6. Kekosongan yang perlahan terisi

115 84 115
                                    

Jam menunjukan pukul 06.00. Tata bangun, kemudian siap-siap berangkat sekolah. Ia harus sukses untuk membuat nini bahagia. Dari arah jam tiga muncul angkutan umum mengangkut Tata. Ibu-ibu sehabis pulang dari pasar, pekerja pagi yang tidak bisa keluar dari zona nyaman, bocah-bocah dengan gosip mainan, sama sekali tidak menarik perhatian.

Tata turun dari angkot. Membayar, lalu mendapatkan kedipan dari sang supir yang membuat merinding. Tata bisa saja membantu nenek di kebun tanpa harus sekolah, tapi beliau bilang Tata harus menjadi sukses dan menjadi anak yang membanggakan. Dengan begitu, orang tua Tata akan bangga di atas sana. Melihat anaknya berkembang dengan sangat baik di tangan nininya.

"TA!" seseorang memanggilnya dari arah belakang. "Gak mau bareng sama orang ganteng?" Jejen perlahan menghampiri Tata. Tata tidak akan marah nininya mengajak siapa saja ke rumah asal tidak punya niat jahat. Tapi, kenapa harus Jejen? Jejen itu seperti dedemit yang ingin Tata musnahkan.

"Pilih urang atau Jonathan, Ta?"

"Mending nggak dua-duanya."

"Kalau kata orang, sih, urang lebih ganteng." Jonathan tiba-tiba datang dan menyerobot ditengah-tengah Tata dan Jejen. Mereka satu sekolah dan semakin dekat waktu nenek mengajak mereka berdua ke rumah.

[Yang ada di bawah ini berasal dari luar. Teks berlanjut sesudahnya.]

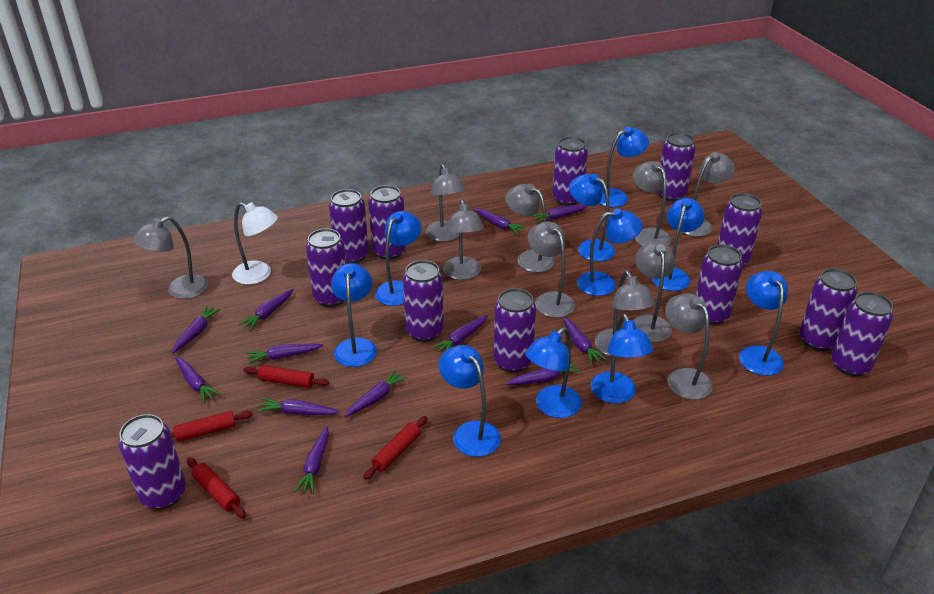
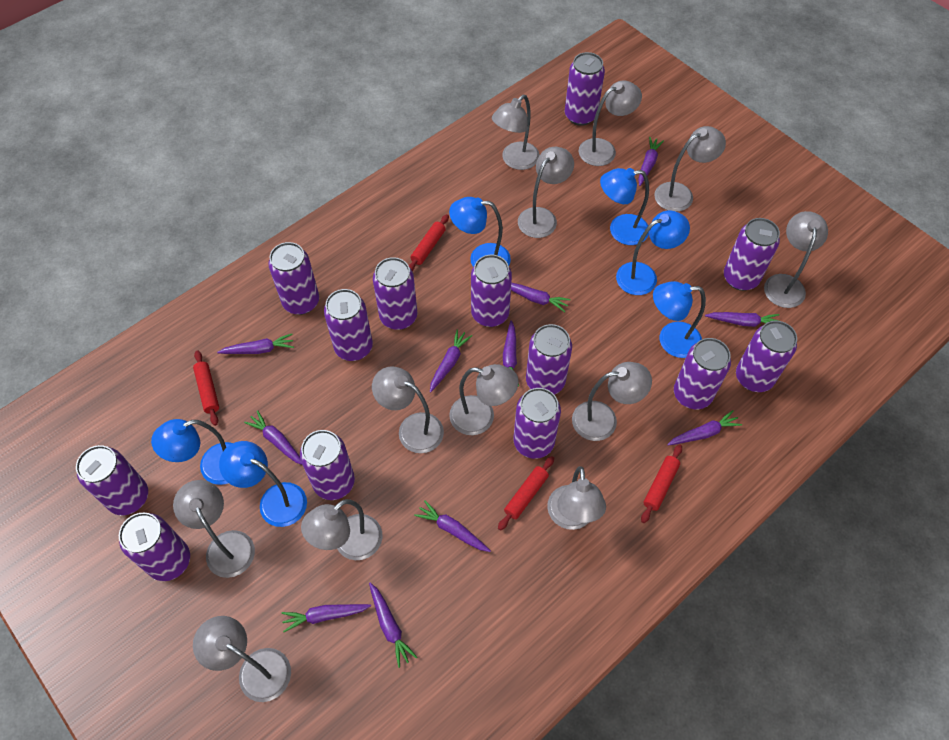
blue lamp: 10 -> 6
grey lamp: 10 -> 12
purple can: 12 -> 13
purple carrot: 12 -> 11
white lamp: 1 -> 0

"Jo, maneh jadi sok akrab, ya, semenjak nini ngajak ke rumah," ujar Tata. Jonathan biasanya hanya bersikap hangat pada teman-teman terdekatnya. Ia tidak mungkin bercanda pada orang yang belum di kenalnya. Beda dengan Jejen yang pada dasarnya mudah bergaul dengan siapa saja. Bercanda dengan siapa saja dan narsis dimana saja.

"Mungkin urang suka?"

"Suka urang?" Jejen menyela.

"Najis mugholodhoh."

"KALIAN YANG DISANA!" SAYA ITUNG SAMPE TIGA, KALAU BELUM SAMPE DI GERBANG, KALIAN SAYA ANGGAP TELAT!"

1!

"Tuh satpam rusuh banget, dah!"

Ketika Jejen sibuk berkata, Tata dan Jonathan sudah duluan lari ke arah gerbang. Jejen terpaku melihat kedua temannya berlari meninggalkan dia sendirian. Hitungan satpam terdengar dilanjutkan.

2!

3!

Pintu gerbang tertutup dengan sempurna. Jejen yang sudah berlari sekencang-kencang ternyata dijahili satpam sekolah. "Bercanda," ucap pak satpam dengan nada jahil. Gerbang kembali dibuka. "Jam masuk masih 10 menit lagi, Jen. Santai saja." Ini sebagai pembalasan. Jejen memang suka menjahili orang sekitar termasuk pak satpam. Sampai-sampai, namanya dikenali seluruh sekolah.

*****

Seorang gadis sudah memakai seragam sekolah lengkap dengan aktributnya. Rambut panjangnya dibiarkan terurai dengan pita biru di atas telinga. Wajahnya dirias tipis, bibirnya terlihat pink muda. Kaki yang menggunakan sepatu kets putih itu masuk ke sebuah mobil mewah yang akan mengantarkanya.

Naisha melihat jalanan lebih lancar dari biasanya. Bangunan besar, rumah-rumah warga dan para pengendara terlihat sekelebat dari jendela. Sampai sebuah pengendara motor Ducati hitam menarik perhatian karena terus berada di samping mobil yang dinaikinya.

Ternyata Dhio Kusuma.

"Udah sampai, Neng. Nanti saya jemput lagi pulang sekolah." Tanpa sadar, Naisha sudah sampai di sekolah ketika sang supir berbicara.

Naisha turun. Motor Dhio melewatinya. "Gak usah, Pak. Saya pulang bareng teman saya."

Naisha pergi ke parkiran. Melihat Dhio membuka helm full facenya, mengambil kunci, lalu turun dari motor. Bisa Naisha lihat Dhio menjadi tontonan para siswi. Dhio mengangkat tangan menyapa Naisha, gadis itu membalas dan menghampirinya. Semua siswi bubar apalagi setelah mengetahui rumor kedekatan keduanya.